The use of short titles for legislation is governed by two rules: Rule 3.5 and Rule 3.1.7. Rule 3.5 is the more important, but 3.1.7 i'm putting in here for completeness.
Rule 3.5 says 'A shortened title for an Act, piece of delegated legislation or Bill may be provided and used in subsequent references in accordance with rule 1.4.1.'
Again this means that a short title is optional for legislative materials and should be driven by inputting of a short title in the Zotero Short Title Field.
Rule 3.1.7...that says 'A short title may be given to a portion of an Act, piece of delegated legislation or Bill'.

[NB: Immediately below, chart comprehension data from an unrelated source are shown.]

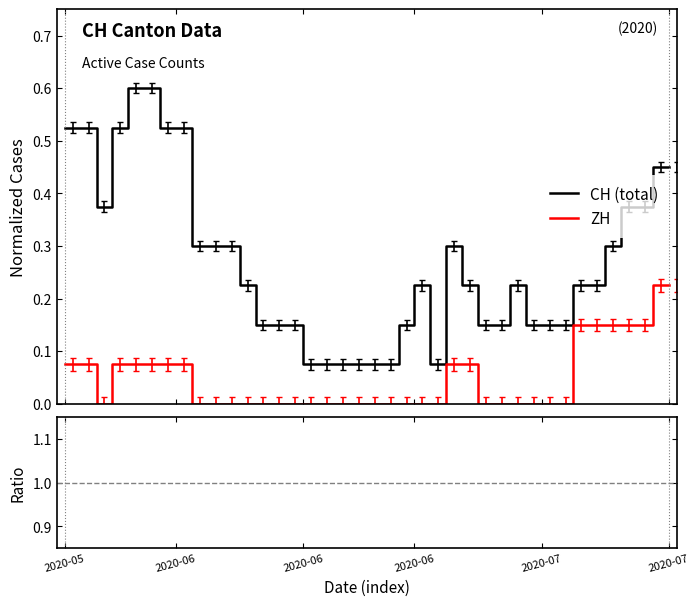

True or false: ZH and CH (total) cross at least once.

False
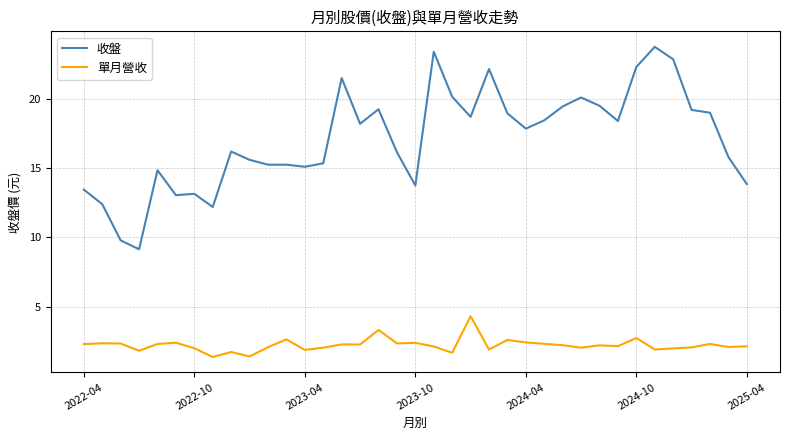

How many lines are shown in the chart?

2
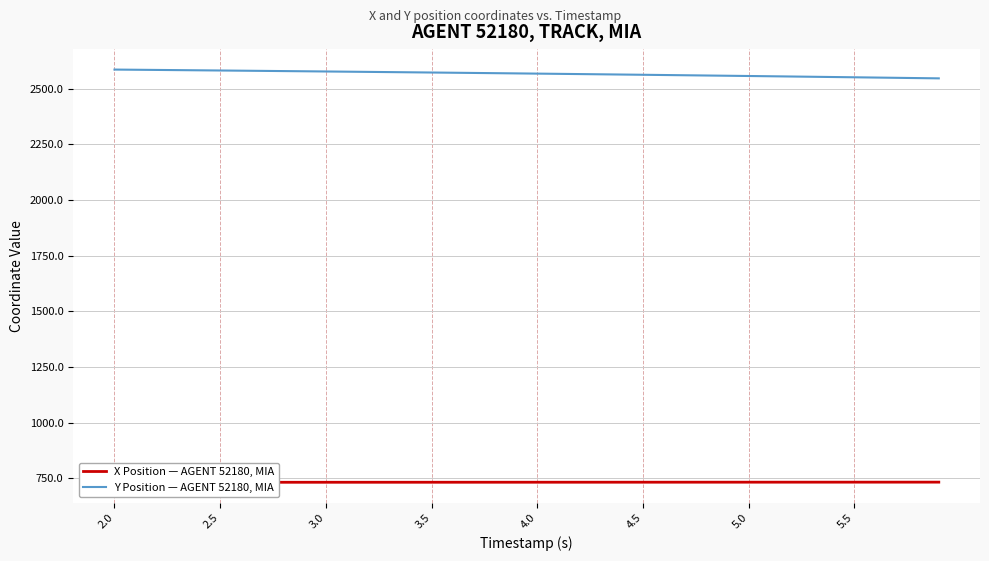

The value of Y Position — AGENT 52180, MIA at 4.0 is 2567.4. True or false?

True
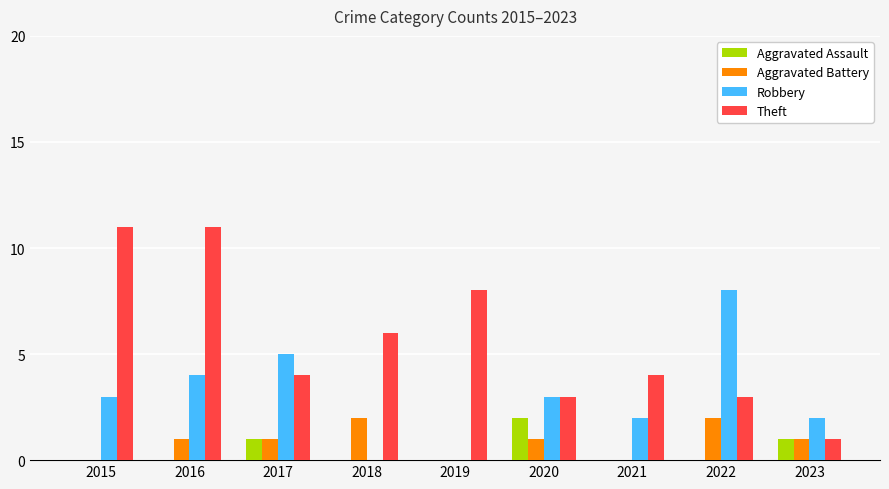

What is the sum of all Theft values?

51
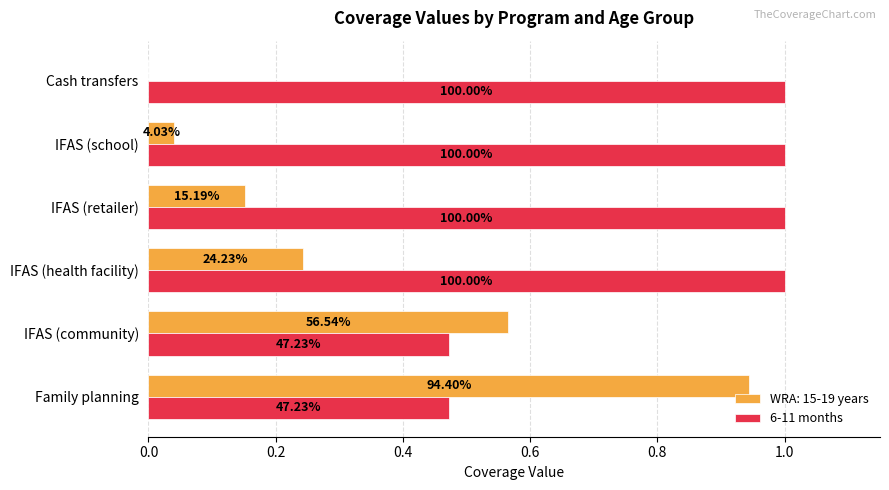

Does the chart contain stacked bars?

No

This means that, commonly, the 'Criminal Code' (which is Schedule 1 to the Criminal Code Act 1995 (Cth)) may be given a short title, as it is a portion of an act. So the reference would be (I'm not including italics here):
1. Criminal Code Act 1995 (Cth) sch 1 (‘Criminal Code’).
...
31. Criminal Code (n 66) s 80.2(5).
In practice, it is far more common to use short titles for the 'portion of an act' than for shortening of an Act's title due to the problem of ambiguity (below) when citing multiple Acts with the same name but from multiple jurisdictions or the same Act from the same jurisdiction with the same name but in multiple versions (versioned by the year enacted).
...
Summary: short titles may be used, but given they are optional it is important that they aren't automatic. This is due to the fact that each Australian jurisdiction has legislative materials that are named in the same or similar ways (e.g. Crimes Act or Public Health Act etc) so that without the full repeated citation as a default you can't tell which piece of legislation is being referred to in subsequent references as the jurisdiction (NSW) and year (1901) is taken away.
Thanks. Yes, that was my mistake. The parentheses are in the right place.
https://forums.zotero.org/discussion/79104/aglc4-citation-style-incorrect-for-subsequent-legislation-and-case-references
Sponsor, \textit{Title}, Code, Session, Bill Number (Date).